Ritalin May Make Learning Easier - Health News Story - KRXI Reno

Ritalin May Make Learning Easier - Health News Story - KRXI Reno

By: Dr. Jim Roche

Ritalin is about the most common medication prescribed for ADHD. Usually it is prescribed for the problems of focus and concentration. This new research demonstrates that Ritalin is also effect, at least in these animal studies, for improving learning speed. Learning speed and processing speed, two similar but different issues, are the focus of concern of the research of Russell Barkley and several others in the field.

This current study was published March 7, 2010 in Nature Neuroscience.

While medication is considered to be the most effective intervention for issues of focus and concentration in ADHD it is often not enough. Children and adults have often developed inappropriate behaviour response patterns to compensate for their ADHD symptoms, and additionally have not learned to use many appropriate behavioural responses and social skills. Therefore behavioural interventions are still needed, even with the often immediate and striking improvements we see from medication. If your child is in school his or her Individual Education Plan (IEP) should address the need to teach and reinforce new "replacement" behaviours. A Positive Behaviour Support Plan should appropriately address these missing links that have developed over time.
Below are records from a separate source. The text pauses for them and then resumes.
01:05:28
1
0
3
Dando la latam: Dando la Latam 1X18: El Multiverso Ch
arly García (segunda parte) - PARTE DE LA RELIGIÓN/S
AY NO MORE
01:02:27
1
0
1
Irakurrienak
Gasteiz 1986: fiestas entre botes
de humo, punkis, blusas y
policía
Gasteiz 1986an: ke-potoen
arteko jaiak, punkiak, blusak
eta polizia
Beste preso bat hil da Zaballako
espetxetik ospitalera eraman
Understanding them often means conducting of FBA or Functional Behaviour Analysis prior to developing a plan.

Adults often go through this activity when they engage in behaviour therapy for ADHD. For both children and adults specific training might address issues of social skills, self regulation of affect (anger management), response inhibition (the ability to think before you respond), task initiation (procrastination), mental flexibility (the ability to revise plans) and goal-directed persistence (sticking with a task until it is finished). As you might imagine, as effective and necessary as medication may be, there is no medication that quickly teaches these skills. In addition to these skill sets we often need to train individuals in planning, organization, time management, how to improve and use working memory (some very basic skills many individuals don't know about!) and metacognition (self-monitoring, asking yourself "How did I do that? or How am I doing?" in order to improve your performance. Learning and mastering these skills seldom happens automatically.